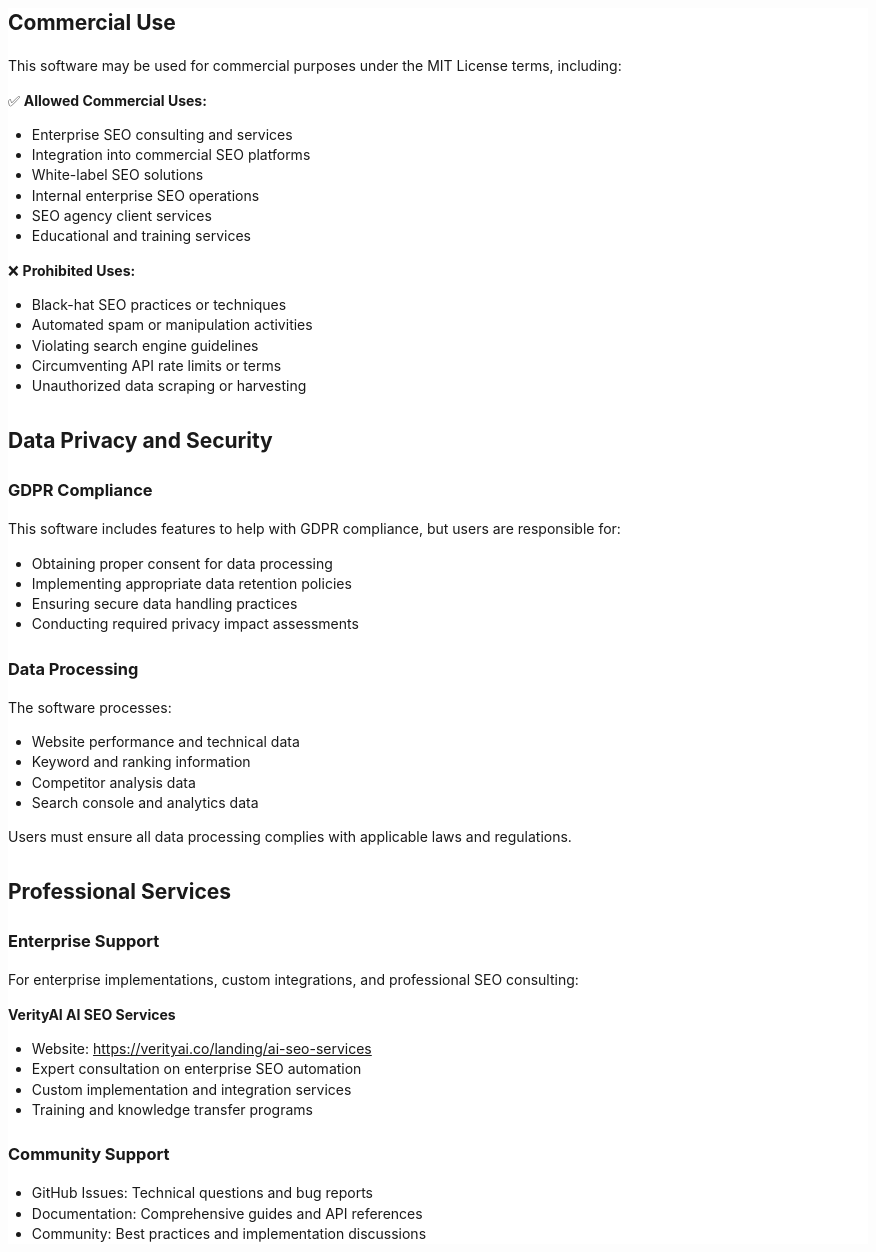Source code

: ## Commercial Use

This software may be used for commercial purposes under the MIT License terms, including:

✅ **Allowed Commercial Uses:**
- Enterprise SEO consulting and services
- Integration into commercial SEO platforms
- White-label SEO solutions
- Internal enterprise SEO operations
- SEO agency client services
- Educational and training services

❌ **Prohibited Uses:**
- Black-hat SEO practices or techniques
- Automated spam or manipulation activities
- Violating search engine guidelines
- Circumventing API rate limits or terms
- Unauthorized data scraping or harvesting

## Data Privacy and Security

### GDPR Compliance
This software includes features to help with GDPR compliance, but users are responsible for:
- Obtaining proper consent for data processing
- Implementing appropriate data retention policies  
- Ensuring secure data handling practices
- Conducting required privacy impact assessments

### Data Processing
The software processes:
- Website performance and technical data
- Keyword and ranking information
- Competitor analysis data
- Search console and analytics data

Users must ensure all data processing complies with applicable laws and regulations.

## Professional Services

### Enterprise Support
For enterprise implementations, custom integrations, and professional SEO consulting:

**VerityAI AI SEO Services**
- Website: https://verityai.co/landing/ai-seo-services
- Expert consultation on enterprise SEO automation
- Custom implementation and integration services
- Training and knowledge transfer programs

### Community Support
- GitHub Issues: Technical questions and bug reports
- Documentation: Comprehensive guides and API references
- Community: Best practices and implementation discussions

__________

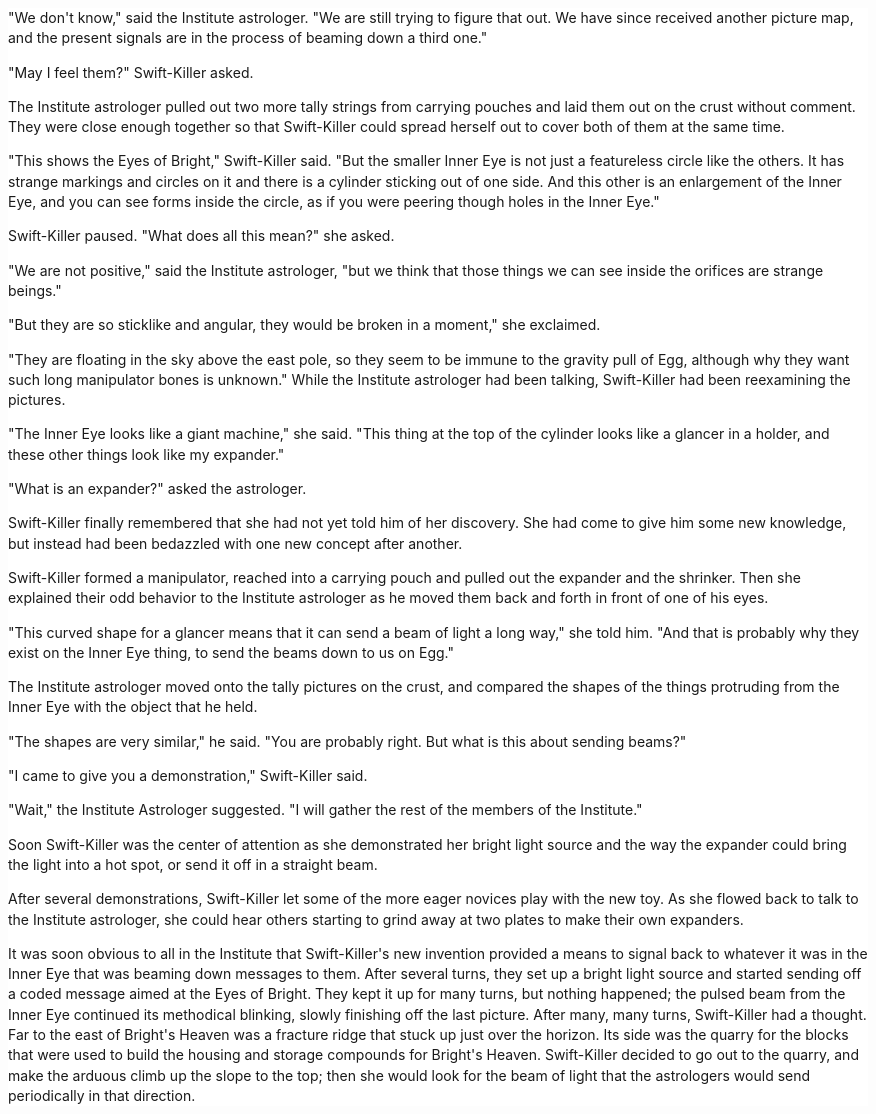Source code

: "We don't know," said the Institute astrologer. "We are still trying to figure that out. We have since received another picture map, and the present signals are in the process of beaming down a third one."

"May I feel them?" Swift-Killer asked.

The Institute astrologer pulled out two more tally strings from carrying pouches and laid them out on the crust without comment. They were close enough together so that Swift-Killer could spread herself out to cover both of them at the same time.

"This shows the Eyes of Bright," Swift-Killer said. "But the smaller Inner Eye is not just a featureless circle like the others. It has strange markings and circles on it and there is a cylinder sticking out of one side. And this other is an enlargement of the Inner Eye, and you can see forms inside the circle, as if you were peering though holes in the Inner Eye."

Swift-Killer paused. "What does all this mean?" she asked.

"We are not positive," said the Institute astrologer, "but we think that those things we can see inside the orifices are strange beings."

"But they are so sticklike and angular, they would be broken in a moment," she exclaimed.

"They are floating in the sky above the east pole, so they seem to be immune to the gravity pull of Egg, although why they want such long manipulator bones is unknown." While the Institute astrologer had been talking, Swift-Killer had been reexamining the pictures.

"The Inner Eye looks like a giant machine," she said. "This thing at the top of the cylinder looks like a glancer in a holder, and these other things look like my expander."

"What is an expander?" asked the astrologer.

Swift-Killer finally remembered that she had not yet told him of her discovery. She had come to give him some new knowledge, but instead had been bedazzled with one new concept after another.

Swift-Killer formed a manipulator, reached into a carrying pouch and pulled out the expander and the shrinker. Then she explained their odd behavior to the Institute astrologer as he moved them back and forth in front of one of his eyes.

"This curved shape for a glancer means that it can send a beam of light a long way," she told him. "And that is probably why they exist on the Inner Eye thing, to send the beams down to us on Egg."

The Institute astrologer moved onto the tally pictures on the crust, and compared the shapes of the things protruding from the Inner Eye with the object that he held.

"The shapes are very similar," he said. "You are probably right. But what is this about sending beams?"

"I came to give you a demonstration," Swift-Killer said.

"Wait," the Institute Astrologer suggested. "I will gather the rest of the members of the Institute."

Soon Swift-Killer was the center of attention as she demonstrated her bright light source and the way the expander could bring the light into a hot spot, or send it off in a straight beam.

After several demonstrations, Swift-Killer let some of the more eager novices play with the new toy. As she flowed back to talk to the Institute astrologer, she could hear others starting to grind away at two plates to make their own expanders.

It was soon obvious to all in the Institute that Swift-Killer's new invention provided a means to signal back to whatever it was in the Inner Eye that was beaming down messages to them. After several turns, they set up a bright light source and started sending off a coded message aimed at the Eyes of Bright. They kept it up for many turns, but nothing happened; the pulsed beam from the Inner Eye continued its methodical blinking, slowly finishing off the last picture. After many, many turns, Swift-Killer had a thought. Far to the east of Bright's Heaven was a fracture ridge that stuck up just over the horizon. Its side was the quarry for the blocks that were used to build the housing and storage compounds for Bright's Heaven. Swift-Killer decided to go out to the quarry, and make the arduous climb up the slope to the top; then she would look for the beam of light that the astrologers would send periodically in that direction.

__________

**Work item:** The lines to return are those in the material above that hold "look".

**Output:**
"The Inner Eye looks like a giant machine," she said. "This thing at the top of the cylinder looks like a glancer in a holder, and these other things look like my expander."
It was soon obvious to all in the Institute that Swift-Killer's new invention provided a means to signal back to whatever it was in the Inner Eye that was beaming down messages to them. After several turns, they set up a bright light source and started sending off a coded message aimed at the Eyes of Bright. They kept it up for many turns, but nothing happened; the pulsed beam from the Inner Eye continued its methodical blinking, slowly finishing off the last picture. After many, many turns, Swift-Killer had a thought. Far to the east of Bright's Heaven was a fracture ridge that stuck up just over the horizon. Its side was the quarry for the blocks that were used to build the housing and storage compounds for Bright's Heaven. Swift-Killer decided to go out to the quarry, and make the arduous climb up the slope to the top; then she would look for the beam of light that the astrologers would send periodically in that direction.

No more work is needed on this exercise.